### ASSIGNED TASK
Render every line of the rows below as a Markdown table with the columns No. and Line, numbering the lines in order and omitting blank lines.

### DATA PROVIDED
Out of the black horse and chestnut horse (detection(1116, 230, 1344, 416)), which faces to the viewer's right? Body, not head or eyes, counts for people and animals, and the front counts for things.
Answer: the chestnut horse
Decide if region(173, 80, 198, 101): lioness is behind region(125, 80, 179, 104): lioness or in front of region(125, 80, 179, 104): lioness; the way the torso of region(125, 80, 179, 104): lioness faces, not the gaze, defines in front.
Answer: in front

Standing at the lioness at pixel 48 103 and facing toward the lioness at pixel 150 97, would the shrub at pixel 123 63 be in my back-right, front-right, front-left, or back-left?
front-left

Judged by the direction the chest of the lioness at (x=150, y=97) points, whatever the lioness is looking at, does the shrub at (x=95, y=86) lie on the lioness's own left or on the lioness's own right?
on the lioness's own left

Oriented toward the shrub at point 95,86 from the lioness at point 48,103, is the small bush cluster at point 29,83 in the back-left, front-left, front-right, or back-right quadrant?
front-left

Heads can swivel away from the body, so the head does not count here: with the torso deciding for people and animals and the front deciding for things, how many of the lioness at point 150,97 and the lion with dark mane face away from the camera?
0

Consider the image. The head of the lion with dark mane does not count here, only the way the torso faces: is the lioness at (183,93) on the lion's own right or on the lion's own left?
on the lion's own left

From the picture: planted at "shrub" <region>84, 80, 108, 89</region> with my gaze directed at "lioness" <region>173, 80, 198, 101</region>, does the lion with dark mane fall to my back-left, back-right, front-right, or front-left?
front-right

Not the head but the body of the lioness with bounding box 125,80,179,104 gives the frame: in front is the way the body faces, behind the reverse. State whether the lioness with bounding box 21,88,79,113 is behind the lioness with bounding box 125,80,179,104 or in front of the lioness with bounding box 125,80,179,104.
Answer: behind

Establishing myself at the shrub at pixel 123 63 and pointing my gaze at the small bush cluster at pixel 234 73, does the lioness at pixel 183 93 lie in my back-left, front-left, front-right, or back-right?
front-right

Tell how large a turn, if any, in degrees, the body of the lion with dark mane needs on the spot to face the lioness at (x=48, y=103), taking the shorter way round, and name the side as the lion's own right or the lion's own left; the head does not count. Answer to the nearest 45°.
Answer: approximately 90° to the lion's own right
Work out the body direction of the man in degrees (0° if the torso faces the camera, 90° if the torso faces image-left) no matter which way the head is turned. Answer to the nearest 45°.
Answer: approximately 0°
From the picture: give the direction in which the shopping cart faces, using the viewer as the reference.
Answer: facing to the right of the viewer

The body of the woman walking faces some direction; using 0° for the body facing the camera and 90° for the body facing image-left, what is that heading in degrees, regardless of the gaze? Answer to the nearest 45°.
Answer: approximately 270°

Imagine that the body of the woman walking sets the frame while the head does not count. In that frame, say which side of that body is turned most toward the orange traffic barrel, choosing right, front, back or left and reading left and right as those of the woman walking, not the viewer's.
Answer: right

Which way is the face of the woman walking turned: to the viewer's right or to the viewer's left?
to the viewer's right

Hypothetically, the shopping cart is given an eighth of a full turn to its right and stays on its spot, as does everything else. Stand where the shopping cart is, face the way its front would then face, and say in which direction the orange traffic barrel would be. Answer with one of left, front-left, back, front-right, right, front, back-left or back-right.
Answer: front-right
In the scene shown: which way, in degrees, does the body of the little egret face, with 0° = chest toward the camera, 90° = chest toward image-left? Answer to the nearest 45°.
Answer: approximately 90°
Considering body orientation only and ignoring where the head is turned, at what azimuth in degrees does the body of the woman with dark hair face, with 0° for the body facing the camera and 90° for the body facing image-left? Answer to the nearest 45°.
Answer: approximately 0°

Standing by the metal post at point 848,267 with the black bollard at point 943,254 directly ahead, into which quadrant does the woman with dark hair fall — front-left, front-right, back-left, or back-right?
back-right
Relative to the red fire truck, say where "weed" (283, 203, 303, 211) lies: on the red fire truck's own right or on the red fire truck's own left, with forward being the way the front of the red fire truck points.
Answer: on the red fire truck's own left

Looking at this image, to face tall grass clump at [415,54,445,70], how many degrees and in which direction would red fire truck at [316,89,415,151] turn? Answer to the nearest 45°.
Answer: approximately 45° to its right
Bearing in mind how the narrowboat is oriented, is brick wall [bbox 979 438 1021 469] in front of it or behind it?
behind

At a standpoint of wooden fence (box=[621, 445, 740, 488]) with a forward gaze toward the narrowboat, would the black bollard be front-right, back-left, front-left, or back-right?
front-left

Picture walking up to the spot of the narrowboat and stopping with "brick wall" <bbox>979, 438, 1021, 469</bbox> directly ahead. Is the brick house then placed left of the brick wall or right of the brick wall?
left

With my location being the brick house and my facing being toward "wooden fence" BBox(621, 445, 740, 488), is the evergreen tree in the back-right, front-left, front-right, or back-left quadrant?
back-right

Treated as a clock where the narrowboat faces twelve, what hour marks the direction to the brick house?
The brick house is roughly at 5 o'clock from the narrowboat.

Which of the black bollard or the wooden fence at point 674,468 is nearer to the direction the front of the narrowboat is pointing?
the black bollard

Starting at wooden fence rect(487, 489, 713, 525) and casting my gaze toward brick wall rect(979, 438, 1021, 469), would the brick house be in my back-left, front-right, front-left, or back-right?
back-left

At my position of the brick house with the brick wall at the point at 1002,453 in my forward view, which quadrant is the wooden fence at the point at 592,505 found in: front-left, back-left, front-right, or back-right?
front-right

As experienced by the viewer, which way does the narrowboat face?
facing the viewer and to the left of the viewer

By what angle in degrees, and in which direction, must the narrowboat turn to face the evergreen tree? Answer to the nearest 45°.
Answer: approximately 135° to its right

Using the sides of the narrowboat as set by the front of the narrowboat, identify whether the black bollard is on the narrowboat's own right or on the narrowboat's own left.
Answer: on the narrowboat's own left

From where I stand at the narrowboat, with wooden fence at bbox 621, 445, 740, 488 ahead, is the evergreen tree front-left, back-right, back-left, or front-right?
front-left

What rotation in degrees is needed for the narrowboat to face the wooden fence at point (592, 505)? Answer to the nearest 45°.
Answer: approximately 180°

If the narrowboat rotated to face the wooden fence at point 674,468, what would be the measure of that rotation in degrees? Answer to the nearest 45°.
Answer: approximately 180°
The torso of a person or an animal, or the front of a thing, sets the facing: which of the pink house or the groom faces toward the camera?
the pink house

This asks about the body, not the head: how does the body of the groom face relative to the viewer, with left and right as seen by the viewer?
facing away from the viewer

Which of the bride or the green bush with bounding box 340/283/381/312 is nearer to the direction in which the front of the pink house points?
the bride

### FINAL ANSWER
| No. | Line |
|---|---|
| 1 | Out of the black horse and chestnut horse (detection(1116, 230, 1344, 416)), which faces to the viewer's right? Body, not head or eyes, counts for people and animals, and the front counts for things. |
| 2 | Answer: the chestnut horse |
| 3 | Decide if region(173, 80, 198, 101): lioness is behind region(125, 80, 179, 104): lioness or in front of region(125, 80, 179, 104): lioness; the way the torso of region(125, 80, 179, 104): lioness faces, not the gaze, defines in front. |
| 4 | Answer: in front |
| 5 | Standing at the lioness at pixel 48 103 and facing toward the lioness at pixel 150 97, would the shrub at pixel 123 63 be in my back-right, front-right, front-left, or back-left? |
| 6 | front-left |
| 7 | Judged by the direction the chest of the lioness at (x=150, y=97) points, whatever the lioness is looking at, does the shrub at (x=95, y=86) lie on the lioness's own left or on the lioness's own right? |
| 8 | on the lioness's own left |
| 9 | Oriented toward the shrub at point 95,86 from the lioness at point 48,103, is the small bush cluster at point 29,83 in the back-left, front-left, front-right, or back-right quadrant? |
| 10 | front-left |
| 11 | Heads can swivel away from the body, so the head does not count here: with the torso deciding for people and animals and the front deciding for things, how many of the lioness at point 150,97 and the lion with dark mane face away from the camera? |
| 12 | 0 |
| 13 | Consider the image. The head of the lion with dark mane does not count here, only the way the torso faces: is the lioness at (183,93) on the lion's own right or on the lion's own left? |
| 14 | on the lion's own left |
| 15 | From the picture: planted at "shrub" <region>84, 80, 108, 89</region> with my gaze directed at "lioness" <region>173, 80, 198, 101</region>, does the lion with dark mane fall to my back-left, back-right, front-right, or front-left? |
| 16 | front-right |
| 17 | Not the head but the body of the lioness with bounding box 125,80,179,104 gives the frame: in front is the way the body faces, behind the reverse. State whether the lioness with bounding box 21,88,79,113 is behind the lioness with bounding box 125,80,179,104 or in front of the lioness with bounding box 125,80,179,104. |
| 18 | Answer: behind |
| 19 | Establishing myself at the shrub at pixel 123 63 and pointing my gaze at the small bush cluster at pixel 234 73, does the lioness at pixel 183 93 lie in my back-left, front-left, front-right, or back-right? |
| 20 | front-right |
| 21 | Tell how large a turn, if any, in degrees, the body of the lion with dark mane needs on the spot to face the lioness at (x=48, y=103), taking the shorter way round, and name the side as the lion's own right or the lion's own left; the head does not count. Answer to the nearest 45°. |
| 22 | Answer: approximately 90° to the lion's own right |
| 23 | Work out the body direction of the man in degrees (0° if the torso faces the camera, 90° if the torso faces image-left) no matter which way the head is turned. Answer to the nearest 45°. |
| 24 | Answer: approximately 0° |
| 25 | From the picture: give the direction in which the shopping cart faces, using the viewer as the reference. |
| 26 | Answer: facing to the right of the viewer |
| 27 | The body of the woman walking faces some direction; using 0° for the body facing the camera and 90° for the body facing image-left, what is that heading in degrees, regardless of the gaze? Answer to the nearest 45°. |
| 28 | Answer: approximately 270° |
| 29 | Imagine that the body of the woman walking sets the frame while the head does not count. In that frame, say which side of that body is turned most toward the orange traffic barrel, choosing right, front, back or left and reading left and right as those of the woman walking, not the viewer's. |
| 30 | Answer: right |
| 31 | Which way is the face of the woman walking turned: to the viewer's right or to the viewer's left? |
| 32 | to the viewer's right |
| 33 | Hypothetically, the shopping cart is given an eighth of a full turn to its right and stays on its spot, as does everything else. Stand where the shopping cart is, face the way its front would then face, and say in which direction the orange traffic barrel would be. Answer with one of left, front-left, back, front-right, right, front, back-left or back-right. |
| 34 | Answer: front-right |
| 35 | In the scene shown: which way, in degrees, does the body of the little egret face, with 0° = chest toward the camera, 90° = chest toward image-left? Answer to the nearest 45°. |
| 36 | Answer: approximately 90° |
| 37 | Considering body orientation only and ignoring where the head is turned, at what azimuth in degrees does the body of the woman with dark hair face, with 0° for the body facing the camera and 90° for the body facing image-left? Answer to the nearest 45°. |
| 38 | Answer: approximately 0° |
| 39 | Standing by the metal post at point 848,267 with the black bollard at point 943,254 directly ahead, into which quadrant does the woman with dark hair fall — front-left, front-right, back-left, or back-right? |
| 40 | back-right |
| 41 | Relative to the red fire truck, say where "weed" (283, 203, 303, 211) lies: on the red fire truck's own right or on the red fire truck's own left, with forward being the way the front of the red fire truck points. |
| 42 | Answer: on the red fire truck's own left |
| 43 | Looking at this image, to face tall grass clump at [415,54,445,70], how many degrees and in which direction would red fire truck at [316,89,415,151] turn? Answer to the nearest 45°. |
| 44 | Answer: approximately 45° to its right |
| 45 | Bearing in mind how the narrowboat is oriented, is brick wall [bbox 979 438 1021 469] in front of it or behind it? |
| 46 | behind |
| 47 | At a standpoint of wooden fence (box=[621, 445, 740, 488]) with a forward gaze toward the narrowboat, would the black bollard be front-right, back-left, front-left, or back-right? |
| 48 | front-left |
| 49 | Picture walking up to the spot of the narrowboat and stopping with "brick wall" <bbox>979, 438, 1021, 469</bbox> directly ahead. Is the brick house then placed left of the brick wall or right of the brick wall? |
| 50 | left |
| 51 | With my location being the brick house and my facing being toward "wooden fence" BBox(621, 445, 740, 488), is the evergreen tree in the back-right, front-left, front-right, or back-left quadrant? |
| 52 | back-right |
| 53 | Treated as a clock where the narrowboat faces twelve, what hour marks the direction to the brick house? |
| 54 | The brick house is roughly at 5 o'clock from the narrowboat. |
| 55 | Which of the black bollard or the wooden fence at point 674,468 is nearer to the direction the front of the narrowboat is pointing? |
| 56 | the black bollard |
| 57 | Starting at wooden fence rect(487, 489, 713, 525) and casting my gaze toward brick wall rect(979, 438, 1021, 469), would the brick house be in my back-left, front-right, front-left, or back-right? |
| 58 | back-left |
| 59 | At my position of the brick house with the brick wall at the point at 1002,453 in my forward view, which quadrant is the wooden fence at the point at 592,505 found in: front-left, back-left, front-right, or back-right? |
| 60 | front-right |
| 61 | As experienced by the viewer, which way does the narrowboat face? |
| 62 | facing the viewer and to the left of the viewer |
| 63 | By what angle in degrees, and in which direction, must the narrowboat turn to face the evergreen tree? Answer to the nearest 45°. |
| 64 | Answer: approximately 135° to its right |
| 65 | Using the sides of the narrowboat as set by the front of the narrowboat, identify whether the black bollard is on the narrowboat's own right or on the narrowboat's own left. |
| 66 | Answer: on the narrowboat's own left |
| 67 | From where I stand at the narrowboat, with wooden fence at bbox 621, 445, 740, 488 ahead, is the evergreen tree front-left, back-right, back-left, or front-right? |
| 68 | front-left |
| 69 | What rotation in degrees is needed for the narrowboat to face the wooden fence at point (592, 505)? Answer to the nearest 45°. |
| 70 | Answer: approximately 180° |
| 71 | If the narrowboat rotated to face the wooden fence at point 674,468, what would be the measure of that rotation in degrees? Answer to the nearest 45°. |
| 72 | Answer: approximately 180° |
| 73 | The torso of a person or an animal, or the front of a thing, sets the facing: which of the pink house or the groom faces toward the camera? |
| 74 | the pink house |
| 75 | This asks about the body, not the head: how does the body of the groom face relative to the viewer, with left and right as seen by the viewer? |
| 76 | facing away from the viewer |
| 77 | Which of the bride or the green bush with bounding box 340/283/381/312 is nearer to the direction in which the front of the pink house points? |
| 78 | the bride |